Let $f:X\to Y$ be a local homeomorphism between Hausdorff spaces such that $f$ is surjective and $f^{-1}(y)$ is compact $\forall y\in Y$. If $|f^{-1}(y_1)|=|f^{-1}(y_2)|,\forall y_1,y_2\in Y$ then show that $f$ is a covering map.

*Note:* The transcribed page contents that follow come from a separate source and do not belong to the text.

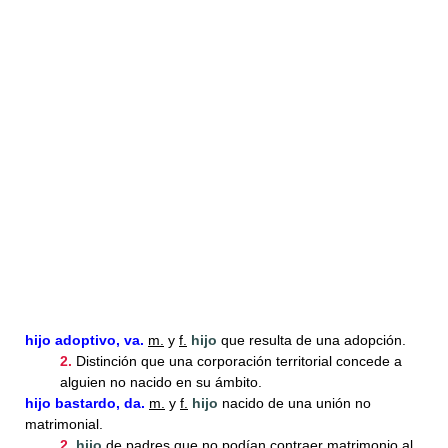
hijo
adoptivo, va.
m.
y
f.
hijo
que resulta de una adopción.
2.
Distinción que una corporación territorial concede a
alguien no nacido en su ámbito.
hijo
bastardo, da.
m.
y
f.
hijo
nacido de una unión no
matrimonial.
2.
hijo
de padres que no podían contraer matrimonio al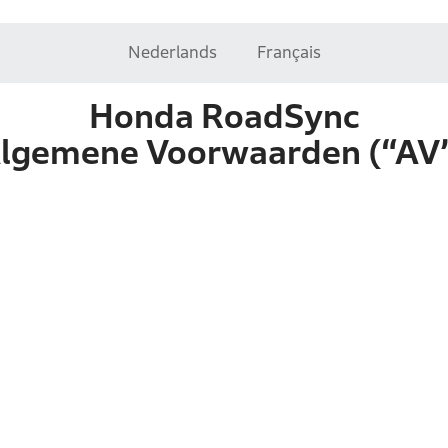
Nederlands
Français
Honda RoadSync
lgemene Voorwaarden (“AV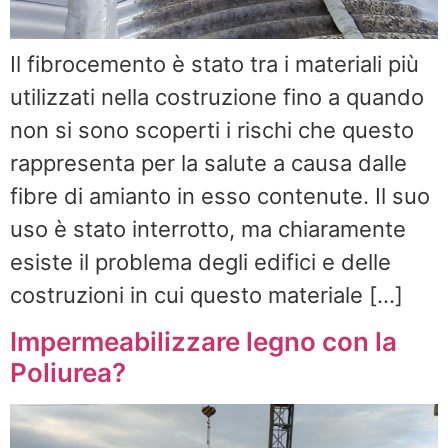
Il fibrocemento è stato tra i materiali più
utilizzati nella costruzione fino a quando
non si sono scoperti i rischi che questo
rappresenta per la salute a causa dalle
fibre di amianto in esso contenute. Il suo
uso è stato interrotto, ma chiaramente
esiste il problema degli edifici e delle
costruzioni in cui questo materiale […]
Impermeabilizzare legno con la
Poliurea?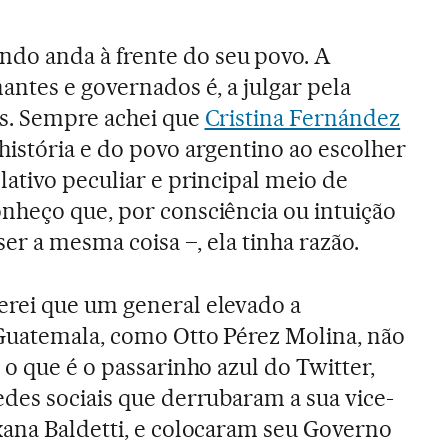
o anda à frente do seu povo. A
antes e governados é, a julgar pela
is. Sempre achei que
Cristina Fernández
istória e do povo argentino ao escolher
lativo peculiar e principal meio de
nheço que, por consciência ou intuição
ser a mesma coisa –, ela tinha razão.
rei que um general elevado a
Guatemala, como Otto Pérez Molina, não
 o que é o passarinho azul do Twitter,
des sociais que derrubaram a sua vice-
xana Baldetti, e colocaram seu Governo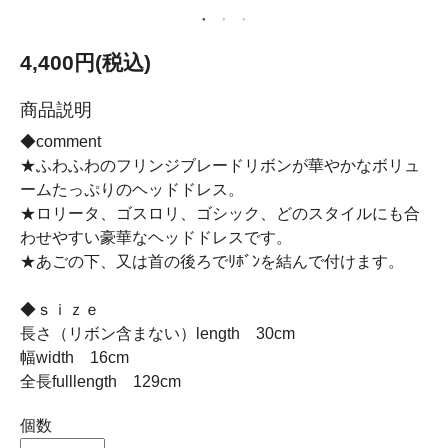
4,400円(税込)
商品説明
◆comment
★ふわふわのフリンジブレードリボンが華やかなボリュ
ームたっぷりのヘッドドレス。
★ロリータ、ゴスロリ、ゴシック、どのスタイルにも合
わせやすい豪華なヘッドドレスです。
★あごの下、又は首の後ろでﾘﾎﾞﾝを結んで付けます。
◆ｓｉｚｅ
長さ（リボン含まない）length 30cm
幅width 16cm
全長fulllength 129cm
個数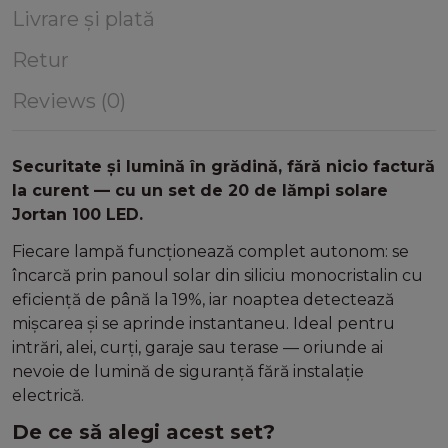
Livrare și plată
Retur
Reviews (0)
Securitate și lumină în grădină, fără nicio factură
la curent — cu un set de 20 de lămpi solare
Jortan 100 LED.
Fiecare lampă funcționează complet autonom: se
încarcă prin panoul solar din siliciu monocristalin cu
eficiență de până la 19%, iar noaptea detectează
mișcarea și se aprinde instantaneu. Ideal pentru
intrări, alei, curți, garaje sau terase — oriunde ai
nevoie de lumină de siguranță fără instalație
electrică.
De ce să alegi acest set?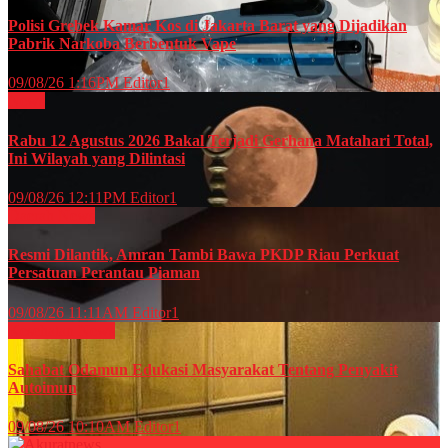
Polisi Grebek Kamar Kos di Jakarta Barat yang Dijadikan
Pabrik Narkoba Berbentuk Vape
09/08/26 1:16PM
Editor1
News
Rabu 12 Agustus 2026 Bakal Terjadi Gerhana Matahari Total,
Ini Wilayah yang Dilintasi
09/08/26 12:11PM
Editor1
Daerah
News
Resmi Dilantik, Amran Tambi Bawa PKDP Riau Perkuat
Persatuan Perantau Piaman
09/08/26 11:11AM
Editor1
Kesehatan
News
Sahabat Odamun Edukasi Masyarakat Tentang Penyakit
Autoimun
09/08/26 10:10AM
Editor1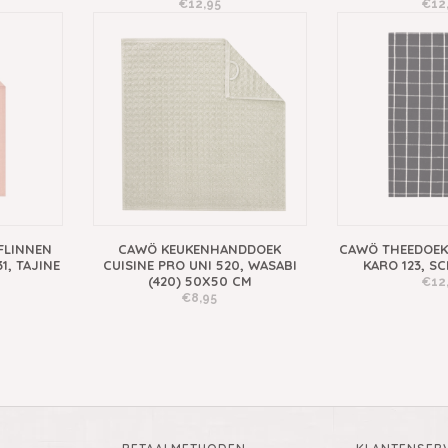
€12,95
€12
FLINNEN
CAWÖ KEUKENHANDDOEK
CAWÖ THEEDOEK
1, TAJINE
CUISINE PRO UNI 520, WASABI
KARO 123, S
(420) 50X50 CM
€12
€8,95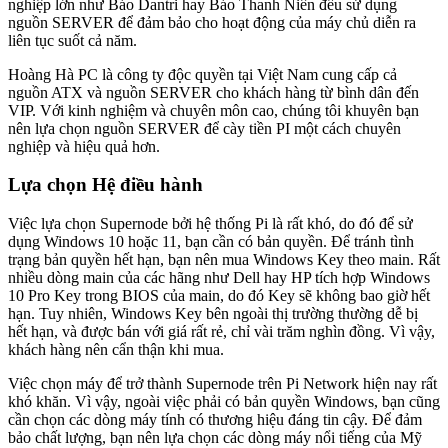
nghiệp lớn như Báo Dantri hay Báo Thanh Niên đều sử dụng
nguồn SERVER để đảm bảo cho hoạt động của máy chủ diễn ra
liên tục suốt cả năm.
Hoàng Hà PC là công ty độc quyền tại Việt Nam cung cấp cả
nguồn ATX và nguồn SERVER cho khách hàng từ bình dân đến
VIP. Với kinh nghiệm và chuyên môn cao, chúng tôi khuyên bạn
nên lựa chọn nguồn SERVER để cày tiền PI một cách chuyên
nghiệp và hiệu quả hơn.
Lựa chọn Hệ điều hành
Việc lựa chọn Supernode bởi hệ thống Pi là rất khó, do đó để sử
dụng Windows 10 hoặc 11, bạn cần có bản quyền. Để tránh tình
trạng bản quyền hết hạn, bạn nên mua Windows Key theo main. Rất
nhiều dòng main của các hãng như Dell hay HP tích hợp Windows
10 Pro Key trong BIOS của main, do đó Key sẽ không bao giờ hết
hạn. Tuy nhiên, Windows Key bên ngoài thị trường thường dễ bị
hết hạn, và được bán với giá rất rẻ, chỉ vài trăm nghìn đồng. Vì vậy,
khách hàng nên cẩn thận khi mua.
Việc chọn máy để trở thành Supernode trên Pi Network hiện nay rất
khó khăn. Vì vậy, ngoài việc phải có bản quyền Windows, bạn cũng
cần chọn các dòng máy tính có thương hiệu đáng tin cậy. Để đảm
bảo chất lượng, bạn nên lựa chọn các dòng máy nổi tiếng của Mỹ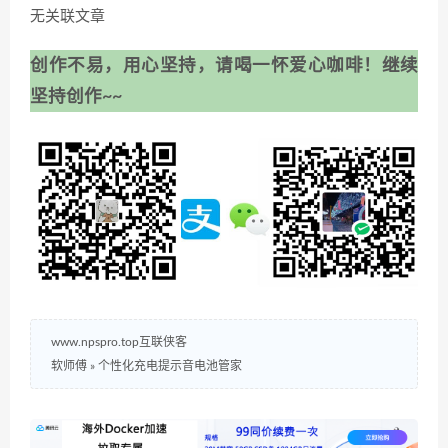
无关联文章
创作不易，用心坚持，请喝一怀爱心咖啡！继续
坚持创作~~
www.npspro.top互联侠客
软师傅
»
个性化充电提示音电池管家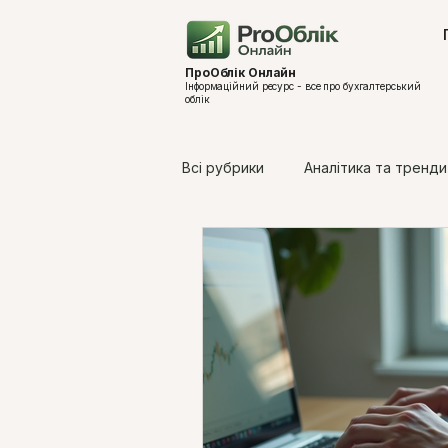
ПроОблік Онлайн
Інформаційний ресурс - все про бухгалтерський
облік
Всі рубрики
Аналітика та тренди
Законодавчі зміни 2026
Оп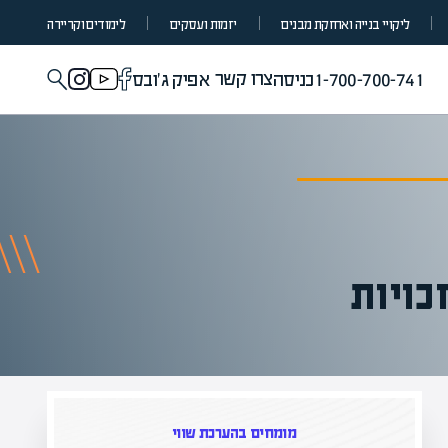
ליקויי בנייה ואחזקת מבנים
יזמות ועסקים
לימודים וקריירה
צרו קשר
1-700-700-741
כניסה
אפיק ג'ובס
כויות
ם בהערכת שווי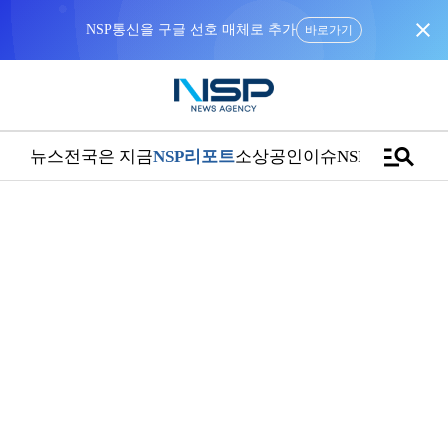
close
NSP통신을 구글 선호 매체로 추가
바로가기
manage_search
뉴스
전국은 지금
NSP리포트
소상공인
이슈
NSPTV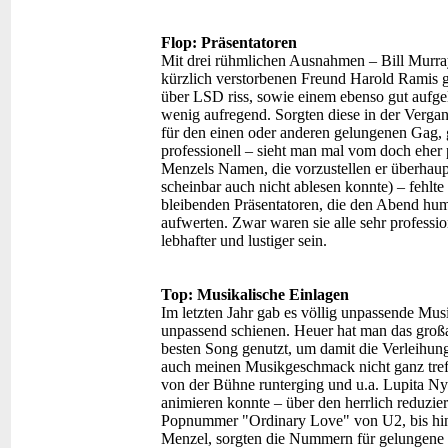
Flop: Präsentatoren
Mit drei rühmlichen Ausnahmen – Bill Murray
kürzlich verstorbenen Freund Harold Ramis g
über LSD riss, sowie einem ebenso gut aufge
wenig aufregend. Sorgten diese in der Verga
für den einen oder anderen gelungenen Gag, 
professionell – sieht man mal vom doch eher p
Menzels Namen, die vorzustellen er überhaupt
scheinbar auch nicht ablesen konnte) – fehlte
bleibenden Präsentatoren, die den Abend humo
aufwerten. Zwar waren sie alle sehr professio
lebhafter und lustiger sein.
Top: Musikalische Einlagen
Im letzten Jahr gab es völlig unpassende Mu
unpassend schienen. Heuer hat man das großa
besten Song genutzt, um damit die Verleihu
auch meinen Musikgeschmack nicht ganz tref
von der Bühne runterging und u.a. Lupita 
animieren konnte – über den herrlich reduzi
Popnummer "Ordinary Love" von U2, bis hin z
Menzel, sorgten die Nummern für gelungene 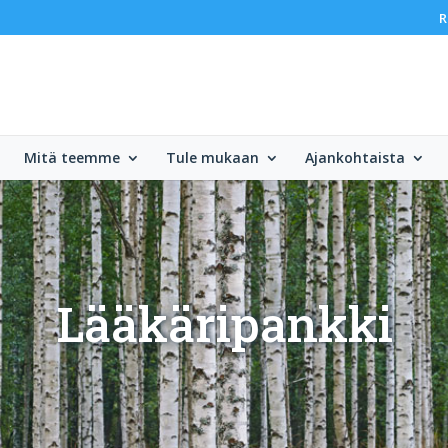
R
Mitä teemme
Tule mukaan
Ajankohtaista
Lääkäripankki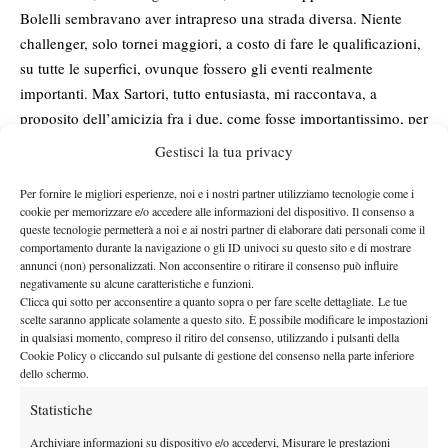
Bolelli sembravano aver intrapreso una strada diversa. Niente
challenger, solo tornei maggiori, a costo di fare le qualificazioni,
su tutte le superfici, ovunque fossero gli eventi realmente
importanti. Max Sartori, tutto entusiasta, mi raccontava, a
proposito dell’amicizia fra i due, come fosse importantissimo, per
Seppi, che aveva sempre tentato, in coraggiosa solitudine, una
Gestisci la tua privacy
programmazione da tennista moderno, avere finalmente accanto
a sé un supporto, un amico, come Simone, con cui condividere il
Per fornire le migliori esperienze, noi e i nostri partner utilizziamo tecnologie come i
cookie per memorizzare e/o accedere alle informazioni del dispositivo. Il consenso a
cammino. Risultato: Seppi, best ranking, 27 Atp, dopo la
queste tecnologie permetterà a noi e ai nostri partner di elaborare dati personali come il
semifinale di Amburgo. Bolelli, best ranking 36 Atp, dopo il
comportamento durante la navigazione o gli ID univoci su questo sito e di mostrare
annunci (non) personalizzati. Non acconsentire o ritirare il consenso può influire
torneo di Parigi Bercy. Rispettivamente a 24 e 23 anni, e quindi
negativamente su alcune caratteristiche e funzioni.
con ulteriori e significativi margini di crescita, per entrambi.
Clicca qui sotto per acconsentire a quanto sopra o per fare scelte dettagliate. Le tue
Una situazione che stride fortemente con la classifica Atp che
scelte saranno applicate solamente a questo sito. È possibile modificare le impostazioni
in qualsiasi momento, compreso il ritiro del consenso, utilizzando i pulsanti della
apparirà dopo Wimbledon, nella quale nessun azzurro sarà nei
Cookie Policy o cliccando sul pulsante di gestione del consenso nella parte inferiore
primi 70 del mondo. Una classifica, appunto, da challenger.
dello schermo.
Statistiche
Archiviare informazioni su dispositivo e/o accedervi, Misurare le prestazioni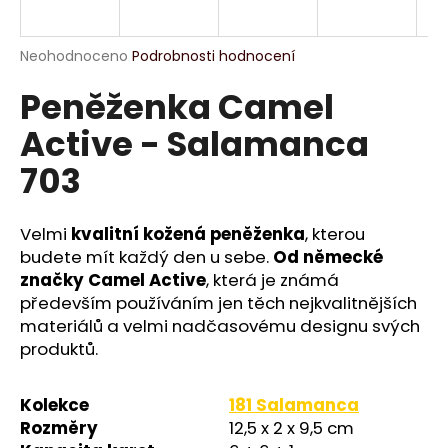
a
j
Průměrné
Neohodnoceno
Podrobnosti hodnocení
í
hodnocení
Peněženka Camel
produktu
t
je
?
Active - Salamanca
0,0
z
703
5
hvězdiček.
Velmi
kvalitní kožená peněženka
, kterou
HLEDAT
budete mít každý den u sebe.
Od německé
značky Camel Active
, která je známá
především používáním jen těch nejkvalitnějších
D
materiálů a velmi nadčasovému designu svých
o
produktů.
p
o
Kolekce
181 Salamanca
r
u
Rozměry
12,5 x 2 x 9,5 cm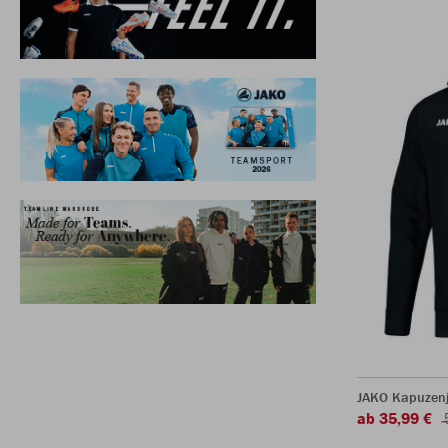
JAKO Kapuzen
ab 35,99 €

Attempt: I know $f^{-1}(y)$ is finite as it has a finite cover $\cup_{i=1}^nU_i\supseteq f^{-1}(y)$ with each $U_i$ open such that $f_{U_i}$ is a homeomorphism. I considered $V_i\subseteq U_i$ with $V_i\cap V_j=\emptyset$ but the problem is the preimage of $\cap_{i=1}^nf(V_i)$ is not necessarily in $\cup_{i=1}^nU_i$ otherwise I would have found an evenly covered neighborhood of $y$. I need to show that $f$ is closed so I can use the set $(\cap_{i=1}^nf(V_i))\backslash (f(X\backslash \cup_{i=1}^nU_i))$ instead or consider another approach by using the constant preimage assumption which I do not see how it fits there…
Best Answer
It is much simpler than I thought it seems: the sets $V_i$ are the disjoint restrictions of the $U_i$ as defined in my question above. Suppose that $|f^{-1}(y)|=n,\forall y\in Y$. The problem is that taking the set $V=\cup_{i=1}^nf(V_i)$, I want to show that $f^{-1}(V)\subseteq \cup_{i=1}^nV_i$ so I can use the local 1-1 property and conclude that the preimages are exactly the open sets $f^{-1}(V)\cap U_i$. This is straghtforward however: if $y_0\in f^{-1}(V)$ then there exist $v_1\in V_1,...,v_n\in V_n: f(v_i)=y_0$ as we simply have $v_i=f_{V_i}^{-1}(y_0)$. But $|f^{-1}(y_0)|=n \implies f^{-1}(y_0)=\{v_1,...,v_n\}$ and thus $f^{-1}(y_0)\subseteq \cup_{i=1}^nV_i, \forall y_0\in Y$. The result now follows immediately.